Adoption of the 2025 Business Report and Financial Statements.

Explanation:

  1. Company’s 2025 Financial Statements were audited by independent auditors, Peng, Shi-Xuan CPA and Wu, Ke-Chang CPA of Deloitte & Touche.
  2. 2025 Business Report, CPA Audit Report and the aforementioned Financial Statements that have been reviewed and audited by the audit committee are attached hereto as Attachment 1 and Attachment 3. Please refer to Pages 8-10 and Pages 14-23 of handbook.
  3. Adoption requested.

Resolution:

Proposal 2:
(Proposed by the Board)

Adoption of the Proposal for Distribution of 2025 Profits.

Explanation:

  1. The Company’s net profit after taxes for 2025 was NT$741,268,207 by deducting the set aside legal reserve of NT$74,126,821, the available earnings at end of the period is equal to NT$667,141,386, each common share holder will be entitled to receive a cash dividend of NT$2.2 per share, the Company plans to distribute dividends of NT$370,763,613 to shareholders.
  2. Please refer to Page 24 of this handbook for the 2025 Profit Distribution Table.
  3. The cash dividend distribution will be calculated to the nearest NT dollar, the remainder will be transferred into the “Other Revenue”.
  4. Subject to the approval of the regular shareholders’ meeting, the ex-dividend date for the cash would be decided by Chairman.
  5. If the number of total shares outstanding, prior to the ex-dividend date for the distribution, has changed due to the repurchasing of shares by the Company, etc., such that the ratios of the stock dividends and cash dividends are affected and must be adjusted, the Chairman is authorized to make such adjustments.
  6. Adoption requested.

Resolution:


Election Items

Proposal 1:
(Proposed by the Board)

By-election of One Independent Director.

Explanation:

  1. Pursuant to Article 33.1 of the Company’s Articles of Incorporation, the number of directors shall be no fewer than five and no more than nine. Each director shall serve a term not exceeding three years and shall be elected by the shareholders’ meeting. Directors may be eligible for re-election. Among the aforementioned number of directors, the number of independent directors shall be no fewer than three. The Company currently has seven directors (including three independent directors) for its sixth term.

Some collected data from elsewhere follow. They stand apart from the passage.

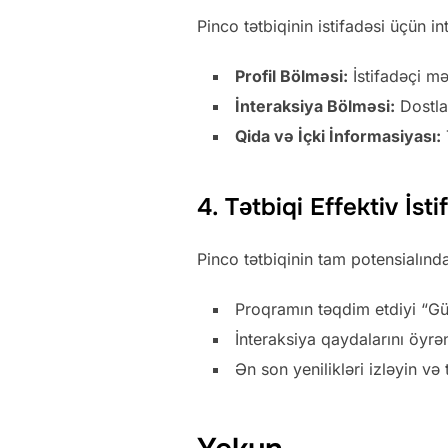
Pinco tətbiqinin istifadəsi üçün i
Profil Bölməsi:
İstifadəçi mə
İnteraksiya Bölməsi:
Dostla
Qida və İçki İnformasiyası:
4. Tətbiqi Effektiv İs
Pinco tətbiqinin tam potensialında
Proqramın təqdim etdiyi “Gün
İnteraksiya qaydalarını öyrən
Ən son yenilikləri izləyin və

  2. Pursuant to Article 4, Paragraph 5 of the Directions for the Establishment and Exercise of Powers of the Board of Directors of Listed Companies promulgated by the Taiwan Stock Exchange Corporation, where the chairman of the board and the general manager or equivalent position of a listed company are held by the same person, or are spouses or relatives within the first degree of kinship, the number of independent directors shall be no fewer than four.

  3. As the Company’s Chairman and General Manager are held by the same person, it is proposed to conduct a by-election of one independent director. The elected independent director shall assume office immediately upon election, with a term from June 11, 2026 to June 18, 2027.

  4. According to the Company's Articles of Association, the election of directors (including independent directors) adopts a candidate nomination system. The nomination and appointment methods shall be handled in accordance with relevant laws and regulations. Shareholders shall appoint directors from the list of candidates, including their education, experience and other relevant information as Attachment 6. Please refer to Pages 28 of handbook.

  5. Rules for Director Election as Appendix 2. Please refer to Pages 43-45 of handbook.